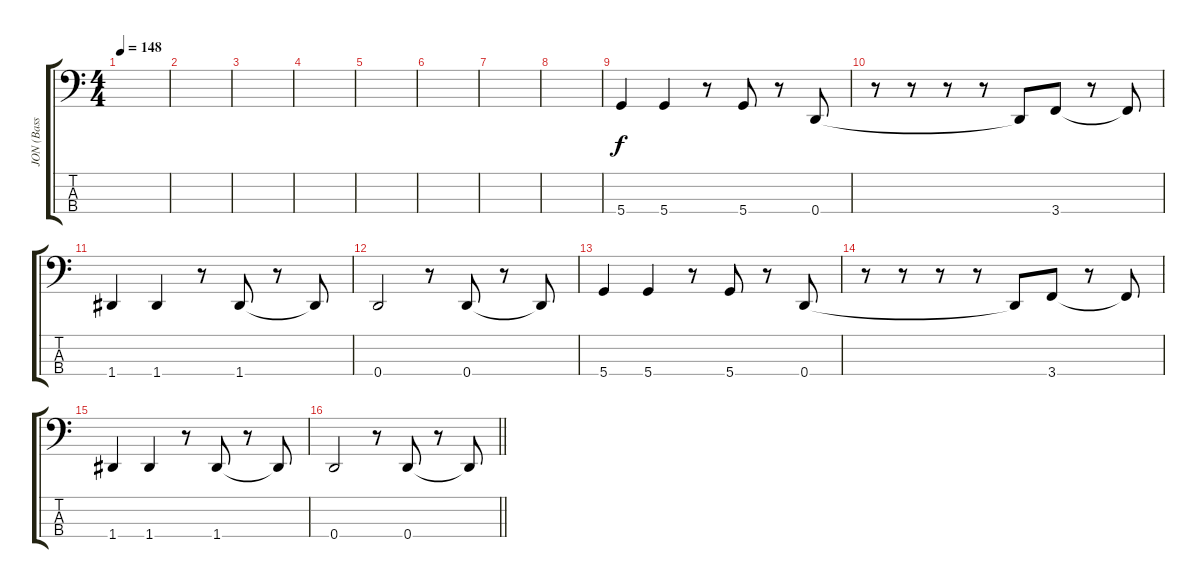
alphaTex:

\track ("JON (Bass Guitar)" "JON (Bass ") {instrument electricbassfinger}
\staff {score tabs}
\tuning (G2 D2 A1 D1) {hide}
\ts (4 4)
\tempo 148
\clef f4
\ks c
|
|
|
|
|
|
|
|
5.4.4 5.4.4 r.8 5.4.8 r.8 0.4.8 |
r.8 r.8 r.8 r.8 0.4{t}.8 3.4.8 r.8 3.4{t}.8 |
1.4.4 1.4.4 r.8 1.4.8 r.8 1.4{t}.8 |
0.4.2 r.8 0.4.8 r.8 0.4{t}.8 |
5.4.4 5.4.4 r.8 5.4.8 r.8 0.4.8 |
r.8 r.8 r.8 r.8 0.4{t}.8 3.4.8 r.8 3.4{t}.8 |
1.4.4 1.4.4 r.8 1.4.8 r.8 1.4{t}.8 |
\barLineRight lightlight
0.4.2 r.8 0.4.8 r.8 0.4{t}.8
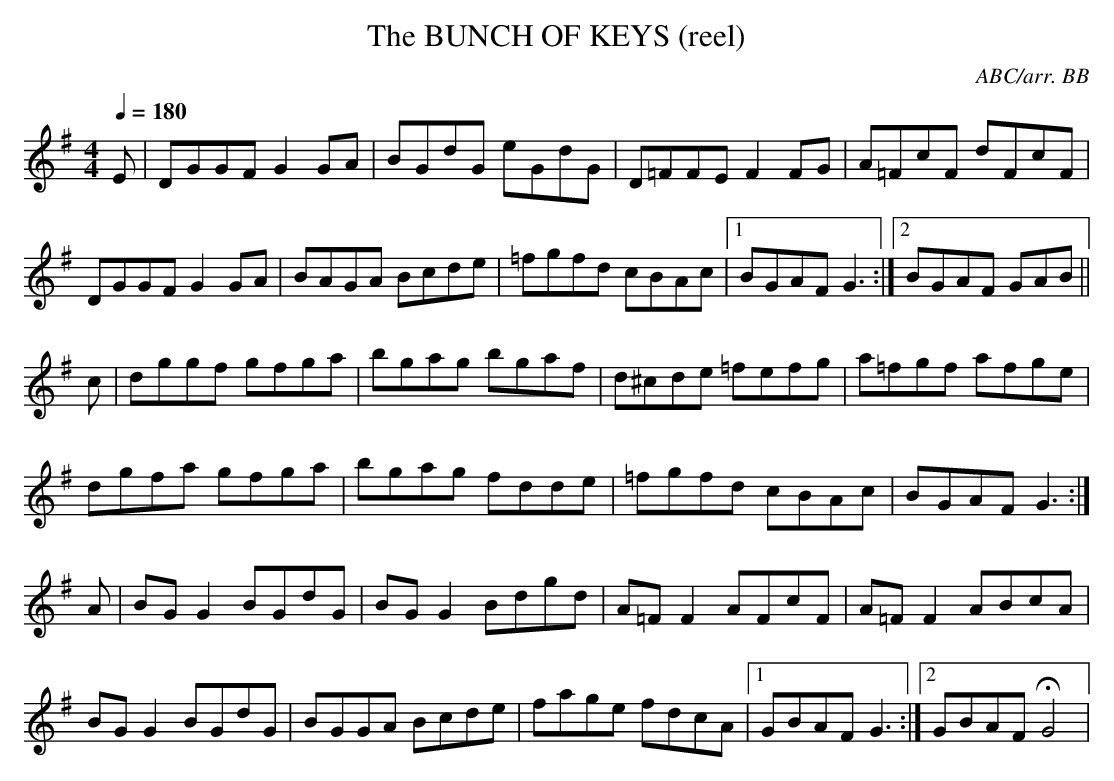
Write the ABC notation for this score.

X:1
T:BUNCH OF KEYS (reel), The
C:ABC/arr. BB
Q:1/4=180
M:4/4
L:1/8
K:G
E|DGGF G2GA|BGdG eGdG|D=FFE F2FG|A=FcF dFcF|
DGGF G2GA|BAGA Bcde|=fgfd cBAc|1 BGAF G3 :|2 BGAF GAB||
c|dggf gfga|bgag bgaf|d^cde =fefg|a=fgf afge|
dgfa gfga|bgag fdde|=fgfd cBAc|BGAF G3 :|
A|BGG2 BGdG|BGG2 Bdgd|A=FF2 AFcF|A=FF2 ABcA|
BGG2 BGdG|BGGA Bcde|fage fdcA|1 GBAF G3 :|2 GBAF HG4|
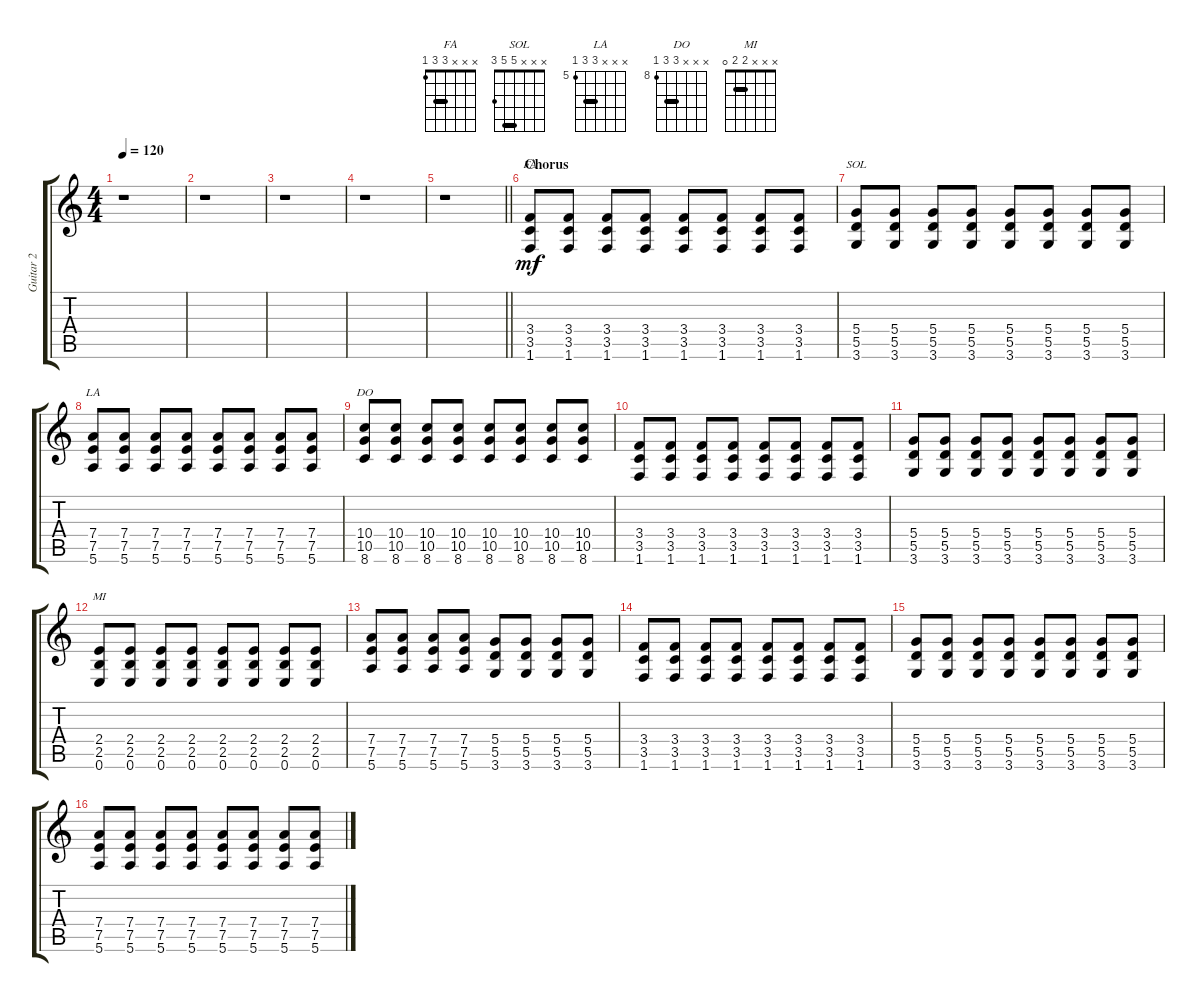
\track ("Guitar 2" "Guitar 2") {instrument overdrivenguitar}
\staff {score tabs}
\tuning (E4 B3 G3 D3 A2 E2) {hide}
\chord ("FA" x x x 3 3 1) {barre 3}
\chord ("SOL" x x x 5 5 3) {barre 5}
\chord ("LA" x x x 7 7 5) {firstfret 5 barre 7}
\chord ("DO" x x x 10 10 8) {firstfret 8 barre 10}
\chord ("MI" x x x 2 2 0) {barre 2}
\ts (4 4)
\tempo 120
\clef g2
\ks c
r.1{dy mf} |
r.1 |
r.1 |
r.1 |
\barLineRight lightlight
r.1 |
\section ("" "Chorus")
(3.4 3.5 1.6).8{ch "FA"} (3.4 3.5 1.6).8 (3.4 3.5 1.6).8 (3.4 3.5 1.6).8 (3.4 3.5 1.6).8 (3.4 3.5 1.6).8 (3.4 3.5 1.6).8 (3.4 3.5 1.6).8 |
(5.4 5.5 3.6).8{ch "SOL"} (5.4 5.5 3.6).8 (5.4 5.5 3.6).8 (5.4 5.5 3.6).8 (5.4 5.5 3.6).8 (5.4 5.5 3.6).8 (5.4 5.5 3.6).8 (5.4 5.5 3.6).8 |
(7.4 7.5 5.6).8{ch "LA"} (7.4 7.5 5.6).8 (7.4 7.5 5.6).8 (7.4 7.5 5.6).8 (7.4 7.5 5.6).8 (7.4 7.5 5.6).8 (7.4 7.5 5.6).8 (7.4 7.5 5.6).8 |
(10.4 10.5 8.6).8{ch "DO"} (10.4 10.5 8.6).8 (10.4 10.5 8.6).8 (10.4 10.5 8.6).8 (10.4 10.5 8.6).8 (10.4 10.5 8.6).8 (10.4 10.5 8.6).8 (10.4 10.5 8.6).8 |
(3.4 3.5 1.6).8 (3.4 3.5 1.6).8 (3.4 3.5 1.6).8 (3.4 3.5 1.6).8 (3.4 3.5 1.6).8 (3.4 3.5 1.6).8 (3.4 3.5 1.6).8 (3.4 3.5 1.6).8 |
(5.4 5.5 3.6).8 (5.4 5.5 3.6).8 (5.4 5.5 3.6).8 (5.4 5.5 3.6).8 (5.4 5.5 3.6).8 (5.4 5.5 3.6).8 (5.4 5.5 3.6).8 (5.4 5.5 3.6).8 |
(2.4 2.5 0.6).8{ch "MI"} (2.4 2.5 0.6).8 (2.4 2.5 0.6).8 (2.4 2.5 0.6).8 (2.4 2.5 0.6).8 (2.4 2.5 0.6).8 (2.4 2.5 0.6).8 (2.4 2.5 0.6).8 |
(7.4 7.5 5.6).8 (7.4 7.5 5.6).8 (7.4 7.5 5.6).8 (7.4 7.5 5.6).8 (5.4 5.5 3.6).8 (5.4 5.5 3.6).8 (5.4 5.5 3.6).8 (5.4 5.5 3.6).8 |
(3.4 3.5 1.6).8 (3.4 3.5 1.6).8 (3.4 3.5 1.6).8 (3.4 3.5 1.6).8 (3.4 3.5 1.6).8 (3.4 3.5 1.6).8 (3.4 3.5 1.6).8 (3.4 3.5 1.6).8 |
(5.4 5.5 3.6).8 (5.4 5.5 3.6).8 (5.4 5.5 3.6).8 (5.4 5.5 3.6).8 (5.4 5.5 3.6).8 (5.4 5.5 3.6).8 (5.4 5.5 3.6).8 (5.4 5.5 3.6).8 |
(7.4 7.5 5.6).8 (7.4 7.5 5.6).8 (7.4 7.5 5.6).8 (7.4 7.5 5.6).8 (7.4 7.5 5.6).8 (7.4 7.5 5.6).8 (7.4 7.5 5.6).8 (7.4 7.5 5.6).8
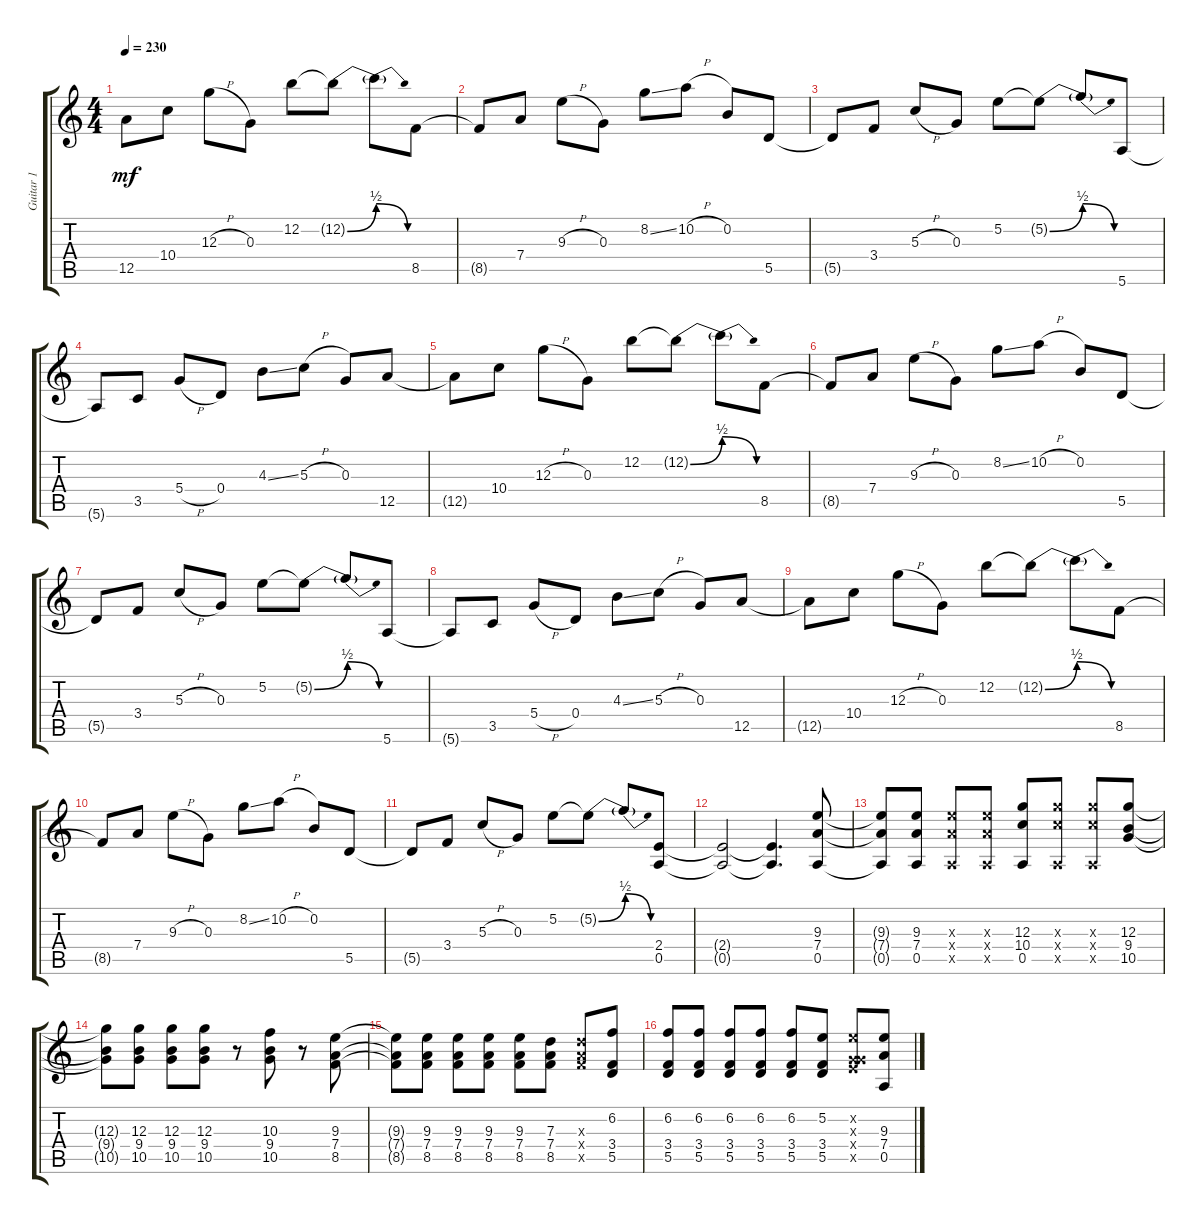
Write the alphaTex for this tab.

\track ("Guitar 1" "Guitar 1") {instrument distortionguitar}
\staff {score tabs}
\tuning (E4 B3 G3 D3 A2 E2) {hide}
\ts (4 4)
\tempo 230
\clef g2
\ks c
12.5{t}.8{dy mf} 10.4.8 12.3{h}.8 0.3.8 12.2.8 12.2{be (bend 0 0 60 2) t}.8 12.2{be (release 0 2 60 0) t}.8 8.5.8 |
8.5{t}.8 7.4.8 9.3{h}.8 0.3.8 8.2{ss}.8 10.2{h}.8 0.2.8 5.5.8 |
5.5{t}.8 3.4.8 5.3{h}.8 0.3.8 5.2.8 5.2{be (bend 0 0 60 2) t}.8 5.2{be (release 0 2 60 0) t}.8 5.6.8 |
5.6{t}.8 3.5.8 5.4{h}.8 0.4.8 4.3{ss}.8 5.3{h}.8 0.3.8 12.5.8 |
12.5{t}.8 10.4.8 12.3{h}.8 0.3.8 12.2.8 12.2{be (bend 0 0 60 2) t}.8 12.2{be (release 0 2 60 0) t}.8 8.5.8 |
8.5{t}.8 7.4.8 9.3{h}.8 0.3.8 8.2{ss}.8 10.2{h}.8 0.2.8 5.5.8 |
5.5{t}.8 3.4.8 5.3{h}.8 0.3.8 5.2.8 5.2{be (bend 0 0 60 2) t}.8 5.2{be (release 0 2 60 0) t}.8 5.6.8 |
5.6{t}.8 3.5.8 5.4{h}.8 0.4.8 4.3{ss}.8 5.3{h}.8 0.3.8 12.5.8 |
12.5{t}.8 10.4.8 12.3{h}.8 0.3.8 12.2.8 12.2{be (bend 0 0 60 2) t}.8 12.2{be (release 0 2 60 0) t}.8 8.5.8 |
8.5{t}.8 7.4.8 9.3{h}.8 0.3.8 8.2{ss}.8 10.2{h}.8 0.2.8 5.5.8 |
5.5{t}.8 3.4.8 5.3{h}.8 0.3.8 5.2.8 5.2{be (bend 0 0 60 2) t}.8 5.2{be (release 0 2 60 0) t}.8 (2.4 0.5).8 |
(2.4{t} 0.5{t}).2 (2.4{t} 0.5{t}).4{d} (9.3 7.4 0.5).8 |
(9.3{t} 7.4{t} 0.5{t}).8 (9.3 7.4 0.5).8 (9.3{x} 7.4{x} 0.5{x}).8 (9.3{x} 7.4{x} 0.5{x}).8 (12.3 10.4 0.5).8 (12.3{x} 10.4{x} 0.5{x}).8 (12.3{x} 10.4{x} 0.5{x}).8 (12.3 9.4 10.5).8 |
(12.3{t} 9.4{t} 10.5{t}).8 (12.3 9.4 10.5).8 (12.3 9.4 10.5).8 (12.3 9.4 10.5).8 r.8 (10.3 9.4 10.5).8 r.8 (9.3 7.4 8.5).8 |
(9.3{t} 7.4{t} 8.5{t}).8 (9.3 7.4 8.5).8 (9.3 7.4 8.5).8 (9.3 7.4 8.5).8 (9.3 7.4 8.5).8 (7.3 7.4 8.5).8 (7.3{x} 7.4{x} 8.5{x}).8 (6.2 3.4 5.5).8 |
(6.2 3.4 5.5).8 (6.2 3.4 5.5).8 (6.2 3.4 5.5).8 (6.2 3.4 5.5).8 (6.2 3.4 5.5).8 (5.2 3.4 5.5).8 (5.2{x} 0.3{x} 5.4{x} 7.5{x}).8 (9.3 7.4 0.5).8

——

▶ EXERCISE
Extract the records from their beginning through the line containing "BGG2 BGdG|BGGA Bcde|fage", both ends included, and reproduce them exactly. Omit the pictures.

▶ RESPONSE
alphaTex:

\track ("JON (Bass Guitar)" "JON (Bass ") {instrument electricbassfinger}
\staff {score tabs}
\tuning (G2 D2 A1 D1) {hide}
\ts (4 4)
\tempo 148
\clef f4
\ks c
|
|
|
|
|
|
|
|
5.4.4 5.4.4 r.8 5.4.8 r.8 0.4.8 |
r.8 r.8 r.8 r.8 0.4{t}.8 3.4.8 r.8 3.4{t}.8 |
1.4.4 1.4.4 r.8 1.4.8 r.8 1.4{t}.8 |
0.4.2 r.8 0.4.8 r.8 0.4{t}.8 |
5.4.4 5.4.4 r.8 5.4.8 r.8 0.4.8 |
r.8 r.8 r.8 r.8 0.4{t}.8 3.4.8 r.8 3.4{t}.8 |
1.4.4 1.4.4 r.8 1.4.8 r.8 1.4{t}.8 |
\barLineRight lightlight
0.4.2 r.8 0.4.8 r.8 0.4{t}.8
Write the ABC notation for this score.

X:1
T:BUNCH OF KEYS (reel), The
C:ABC/arr. BB
Q:1/4=180
M:4/4
L:1/8
K:G
E|DGGF G2GA|BGdG eGdG|D=FFE F2FG|A=FcF dFcF|
DGGF G2GA|BAGA Bcde|=fgfd cBAc|1 BGAF G3 :|2 BGAF GAB||
c|dggf gfga|bgag bgaf|d^cde =fefg|a=fgf afge|
dgfa gfga|bgag fdde|=fgfd cBAc|BGAF G3 :|
A|BGG2 BGdG|BGG2 Bdgd|A=FF2 AFcF|A=FF2 ABcA|
BGG2 BGdG|BGGA Bcde|fage fdcA|1 GBAF G3 :|2 GBAF HG4|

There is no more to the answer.